El tercer film de Paula Hernández la establece como una de las mejores directoras de la reciente filmografía argentina, lo cual no es poco teniendo en cuenta algunos de los nombres que podemos encontrar ahí (desde Lucrecia Martel hasta Ana Katz). Construye un relato conmovedor que gira alrededor de tres personajes, atrapados en un triángulo amoroso que nunca olvidarán ni dejarán del todo. Pocas películas logran con tanta rapidez y facilidad la conexión con el espectador: sospecho que esta es una de ellas. Gracias a la sutileza conque se maneja la historia de los personajes, podemos sentir lo que ellos están viviendo.

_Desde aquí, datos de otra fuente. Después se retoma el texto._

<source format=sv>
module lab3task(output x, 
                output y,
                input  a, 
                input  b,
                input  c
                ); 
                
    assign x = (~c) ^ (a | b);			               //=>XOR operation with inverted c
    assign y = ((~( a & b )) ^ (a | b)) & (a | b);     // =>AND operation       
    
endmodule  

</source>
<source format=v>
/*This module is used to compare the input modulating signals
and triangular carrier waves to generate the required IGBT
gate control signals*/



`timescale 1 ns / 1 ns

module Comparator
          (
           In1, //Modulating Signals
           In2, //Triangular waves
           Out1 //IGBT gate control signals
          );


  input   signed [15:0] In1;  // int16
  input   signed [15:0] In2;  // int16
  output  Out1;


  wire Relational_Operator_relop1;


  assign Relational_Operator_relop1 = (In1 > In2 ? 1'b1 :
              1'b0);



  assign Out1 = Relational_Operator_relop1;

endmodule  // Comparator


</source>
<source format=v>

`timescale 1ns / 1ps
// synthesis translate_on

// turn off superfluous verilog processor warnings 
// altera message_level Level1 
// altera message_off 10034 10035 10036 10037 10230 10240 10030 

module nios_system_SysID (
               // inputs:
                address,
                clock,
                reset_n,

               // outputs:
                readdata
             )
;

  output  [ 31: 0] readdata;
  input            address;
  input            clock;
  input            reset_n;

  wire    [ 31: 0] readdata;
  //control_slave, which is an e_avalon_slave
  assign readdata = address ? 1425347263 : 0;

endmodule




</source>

Lalo y Bruno (Alan Daicz y Agustin Pardella) son dos amigos inseparables. Lalo es de perfil más bien bajo: ese tipo de personas calladas, que miran todo el tiempo al piso y no quieren dañar a los demás. Bruno es más efusivo, más directo, aunque en el fondo también comparte la inocencia y el miedo de su amigo. Los cimientos de sus mundos son sacudidos ante la llegada de Lisa (Denise Groesman) una jovencita que parece decidida a tener su primera experiencia sexual con alguno de ellos dos. A partir de ese momento el nombre de Lalo cambiará: será Concha. Tanto su amigo como su amor (¿imposible?) lo llamarán así. Las cosas no parecen ir mejor para Bruno, que entablará una relación con Lisa pero no sabrá cómo mantenarla.

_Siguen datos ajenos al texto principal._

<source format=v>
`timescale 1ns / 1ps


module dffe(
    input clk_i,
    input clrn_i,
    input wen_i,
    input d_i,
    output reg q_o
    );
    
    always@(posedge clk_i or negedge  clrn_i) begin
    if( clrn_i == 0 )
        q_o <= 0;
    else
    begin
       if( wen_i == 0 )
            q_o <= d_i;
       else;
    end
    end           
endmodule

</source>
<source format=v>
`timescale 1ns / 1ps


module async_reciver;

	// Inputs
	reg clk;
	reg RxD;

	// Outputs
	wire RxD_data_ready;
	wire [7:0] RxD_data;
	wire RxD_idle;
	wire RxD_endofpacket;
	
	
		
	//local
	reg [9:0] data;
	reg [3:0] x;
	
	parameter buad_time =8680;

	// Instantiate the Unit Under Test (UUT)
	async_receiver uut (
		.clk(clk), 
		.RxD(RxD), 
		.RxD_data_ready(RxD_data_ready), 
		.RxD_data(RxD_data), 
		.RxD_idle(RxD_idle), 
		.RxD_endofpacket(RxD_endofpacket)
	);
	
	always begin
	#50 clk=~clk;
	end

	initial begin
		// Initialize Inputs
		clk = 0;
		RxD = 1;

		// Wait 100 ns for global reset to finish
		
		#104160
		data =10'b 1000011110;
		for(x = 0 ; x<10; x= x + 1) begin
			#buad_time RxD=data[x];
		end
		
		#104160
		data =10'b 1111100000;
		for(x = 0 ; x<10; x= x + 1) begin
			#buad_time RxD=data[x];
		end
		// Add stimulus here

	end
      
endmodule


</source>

Esa descripción de la historia parece adelantar demasiado, pero no: lo que importa aquí no es cuán original es, sino cómo está llevada a la pantalla grande. Es allí donde se luce todo el elenco, de tan buen nivel interpretativo que cuesta elogiar a uno por sobre el resto. Incluso los más chicos están bastante bien. Luis Ziembrowski (Bruno adulto) y Elena Roger (Lisa adulta) establecen una relación profunda y sincera, basada en las miradas, los gestos y las caricias. Es un placer verlos juntos en la pantalla y a la vez, una tristeza enorme. Igual que las breves apariciones del confundido Lalo (Peretti) que no sabe bien cómo reaccionar. La música Axel Krygier es bella y melancólica: hermosa. Pero a veces está en primer plano y parece indicarnos qué debemos sentir ante tal secuencia o momento climático. Es una pena, en un film cuya principal fortaleza es la sutileza conque maneja las historias dramáticas.

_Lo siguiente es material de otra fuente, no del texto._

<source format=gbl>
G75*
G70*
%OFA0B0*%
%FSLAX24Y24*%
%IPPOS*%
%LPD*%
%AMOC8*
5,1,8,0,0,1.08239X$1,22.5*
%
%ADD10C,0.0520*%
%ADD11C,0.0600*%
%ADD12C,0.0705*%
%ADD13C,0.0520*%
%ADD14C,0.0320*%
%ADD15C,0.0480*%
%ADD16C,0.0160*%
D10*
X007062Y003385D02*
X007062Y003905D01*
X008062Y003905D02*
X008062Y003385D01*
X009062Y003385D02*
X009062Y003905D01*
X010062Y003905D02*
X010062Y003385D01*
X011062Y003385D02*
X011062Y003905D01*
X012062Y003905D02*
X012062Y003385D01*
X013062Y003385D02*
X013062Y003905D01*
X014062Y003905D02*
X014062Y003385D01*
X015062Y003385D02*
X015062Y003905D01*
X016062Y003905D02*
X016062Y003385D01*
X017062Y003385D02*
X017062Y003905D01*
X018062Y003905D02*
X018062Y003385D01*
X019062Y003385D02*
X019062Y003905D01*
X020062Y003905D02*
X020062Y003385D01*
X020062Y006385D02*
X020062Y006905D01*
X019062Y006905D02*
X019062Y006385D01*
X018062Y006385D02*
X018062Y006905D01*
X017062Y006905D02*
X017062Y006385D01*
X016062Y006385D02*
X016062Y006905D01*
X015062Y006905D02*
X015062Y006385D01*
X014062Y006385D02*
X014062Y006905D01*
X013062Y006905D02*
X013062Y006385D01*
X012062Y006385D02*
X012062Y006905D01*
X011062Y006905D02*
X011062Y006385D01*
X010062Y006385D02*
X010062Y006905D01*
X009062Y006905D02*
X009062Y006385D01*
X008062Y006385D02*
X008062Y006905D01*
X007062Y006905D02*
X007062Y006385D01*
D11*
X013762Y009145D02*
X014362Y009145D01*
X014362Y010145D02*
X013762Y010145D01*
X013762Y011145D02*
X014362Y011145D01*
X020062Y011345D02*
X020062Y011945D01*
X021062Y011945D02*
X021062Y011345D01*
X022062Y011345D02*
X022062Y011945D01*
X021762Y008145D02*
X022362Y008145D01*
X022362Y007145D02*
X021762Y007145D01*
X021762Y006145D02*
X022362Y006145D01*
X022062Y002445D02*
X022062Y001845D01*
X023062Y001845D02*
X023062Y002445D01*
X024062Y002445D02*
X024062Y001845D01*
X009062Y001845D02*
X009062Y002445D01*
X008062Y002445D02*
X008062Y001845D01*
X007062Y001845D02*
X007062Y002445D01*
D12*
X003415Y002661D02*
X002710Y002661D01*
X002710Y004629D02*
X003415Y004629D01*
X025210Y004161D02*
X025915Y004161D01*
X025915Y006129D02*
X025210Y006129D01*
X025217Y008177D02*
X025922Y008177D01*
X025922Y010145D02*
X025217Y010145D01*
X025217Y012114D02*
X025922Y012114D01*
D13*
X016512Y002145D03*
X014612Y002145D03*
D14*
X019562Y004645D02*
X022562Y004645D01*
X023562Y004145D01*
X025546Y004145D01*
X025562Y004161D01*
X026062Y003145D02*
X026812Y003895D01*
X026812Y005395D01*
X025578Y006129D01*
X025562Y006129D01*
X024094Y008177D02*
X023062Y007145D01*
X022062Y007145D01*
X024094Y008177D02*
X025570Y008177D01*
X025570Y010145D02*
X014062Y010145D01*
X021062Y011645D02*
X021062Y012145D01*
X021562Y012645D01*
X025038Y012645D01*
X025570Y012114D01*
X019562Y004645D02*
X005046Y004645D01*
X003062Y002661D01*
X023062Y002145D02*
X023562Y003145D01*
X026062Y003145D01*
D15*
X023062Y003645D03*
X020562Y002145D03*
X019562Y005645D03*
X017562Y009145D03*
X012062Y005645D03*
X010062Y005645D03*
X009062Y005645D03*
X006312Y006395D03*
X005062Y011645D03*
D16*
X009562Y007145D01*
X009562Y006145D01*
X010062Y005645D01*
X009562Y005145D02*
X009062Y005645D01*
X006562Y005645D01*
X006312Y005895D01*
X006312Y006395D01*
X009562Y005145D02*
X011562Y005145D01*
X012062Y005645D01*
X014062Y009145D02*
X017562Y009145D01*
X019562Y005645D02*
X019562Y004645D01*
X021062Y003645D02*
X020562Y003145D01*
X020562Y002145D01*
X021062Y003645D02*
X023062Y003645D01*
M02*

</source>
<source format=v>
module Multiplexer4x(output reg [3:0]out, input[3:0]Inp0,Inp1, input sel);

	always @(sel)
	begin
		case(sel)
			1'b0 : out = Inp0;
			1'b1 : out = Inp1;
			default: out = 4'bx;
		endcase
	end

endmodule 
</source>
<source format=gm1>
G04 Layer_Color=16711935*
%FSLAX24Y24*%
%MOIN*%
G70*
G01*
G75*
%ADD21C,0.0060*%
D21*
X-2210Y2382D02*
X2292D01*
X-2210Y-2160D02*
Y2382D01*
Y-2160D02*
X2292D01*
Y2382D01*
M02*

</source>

Mientras la miraba recordaba situaciones de mi propia vida: cuando una película, además de ser una amalgama emocional, me retrotrae a distintas etapas de mi vida, la considero un suceso en mi corazón. Son esas a las que vuelvo con el paso del tiempo para reveerlas con el mismo interés (o quizás mayor). Más aún si el título es Un Amor. No hay mejor descripción posible.